Given two independent normal distributions:
Distribution 1: Mean $= 23.95$, SD $= 7.44$
Distribution 2: Mean $= 16.29$, SD $= 7.79$
How often on average will a point from Distribution 2 be greater than a point from Distribution 1?

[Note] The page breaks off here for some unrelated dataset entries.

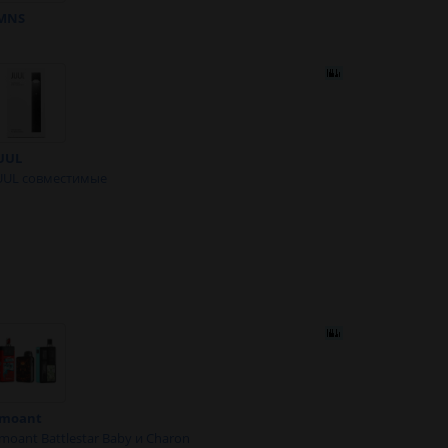
MNS
UUL
UUL совместимые
moant
moant Battlestar Baby и Charon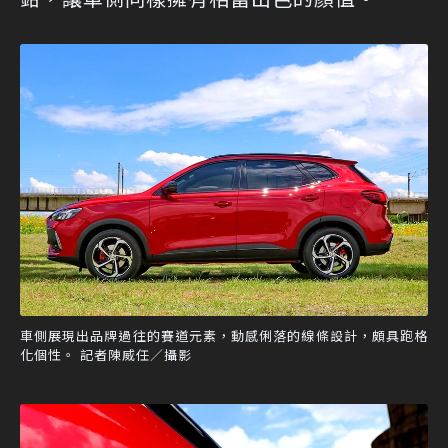
車側展現出品牌過往的賽道元素，動感俐落的線條設計，頗具跑格
化個性。 記者陳威任／攝影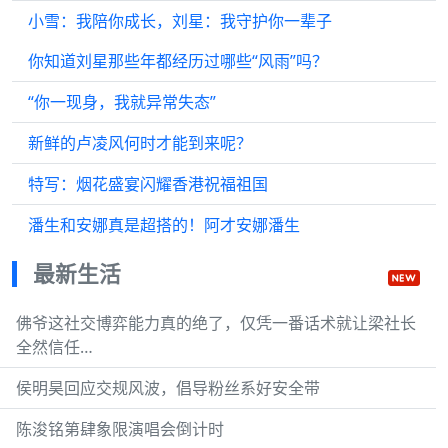
小雪：我陪你成长，刘星：我守护你一辈子
你知道刘星那些年都经历过哪些“风雨”吗？
“你一现身，我就异常失态”
新鲜的卢凌风何时才能到来呢？
特写：烟花盛宴闪耀香港祝福祖国
潘生和安娜真是超搭的！阿才安娜潘生
最新生活
佛爷这社交博弈能力真的绝了，仅凭一番话术就让梁社长
全然信任…
侯明昊回应交规风波，倡导粉丝系好安全带
陈浚铭第肆象限演唱会倒计时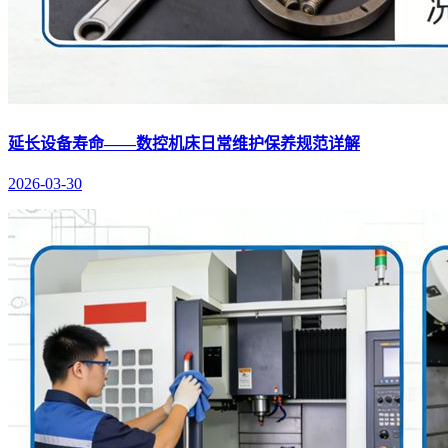
延长设备寿命——数控机床日常维护保养规范详解
2026-03-30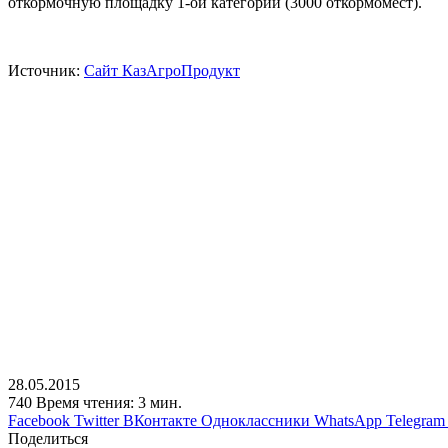
откормочную площадку 1-ой категории (3000 откормомест).
Источник:
Сайт КазАгроПродукт
28.05.2015
740
Время чтения: 3 мин.
Facebook
Twitter
ВКонтакте
Одноклассники
WhatsApp
Telegram
Поделиться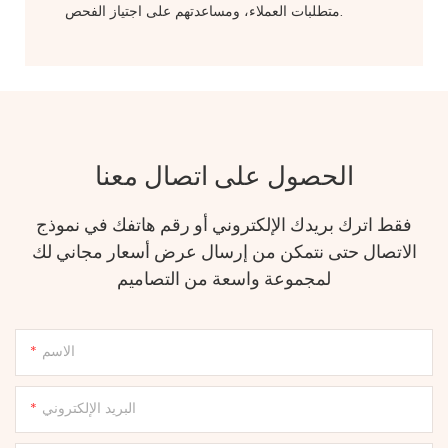
متطلبات العملاء، ومساعدتهم على اجتياز الفحص.
الحصول على اتصال معنا
فقط اترك بريدك الإلكتروني أو رقم هاتفك في نموذج
الاتصال حتى نتمكن من إرسال عرض أسعار مجاني لك
لمجموعة واسعة من التصاميم
الاسم
البريد الإلكتروني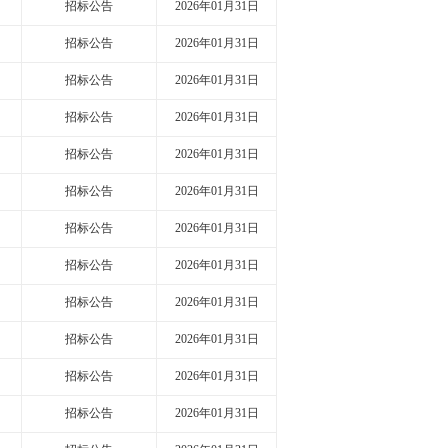
招标公告
2026年01月31日
招标公告
2026年01月31日
招标公告
2026年01月31日
招标公告
2026年01月31日
招标公告
2026年01月31日
招标公告
2026年01月31日
招标公告
2026年01月31日
招标公告
2026年01月31日
招标公告
2026年01月31日
招标公告
2026年01月31日
招标公告
2026年01月31日
招标公告
2026年01月31日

I apologize for any nomenclature that is incorrect.
Progress
I know that the distribution of $Z=Y-X$ is normal, as well as its mean and variance.
Best Answer
Let $ X_1 \sim N(23.95,7.44), X_2 \sim N(16.29,7.79) $,
then, as mentioned by Dilip Sarwate in the comments, $ X_1 - X_2 \sim N(7.66,{\sqrt{7.44^2 + 7.79^2}}) $
Thus the problem becomes $$\mathbb{P}(X_1<X_2) = \mathbb{P}(X<0),\ \ where \ \ X = X_1 - X_2 $$
This can be calculated directly or reverting to the standard $ N(0,1) $ distribution as follows:
$$ \begin{align} \mathbb{P}( X < 0 ) = \mathbb{P}(\frac{X-7.66}{{\sqrt{7.44^2 + 7.79^2}}}<\frac{-7.66}{\sqrt{7.44^2 + 7.79^2}}) \end{align} $$
Noting that $$ \frac{X-7.66}{{\sqrt{7.44^2 + 7.79^2}}} = Z \sim N(0,1) $$
So the required probability is, approximately,
$$ \begin{align} \mathbb{P}(Z<-0.7110976012) &= \mathbb{P}( Z > 0.7110976012) \\ &= 1 -\mathbb{P}(Z<0.7110976012) \\ &\approx 1 - 0.7611\\ &= 0.2389 \end{align} $$
The numerical value found by looking up 0.71 in a standard normal table.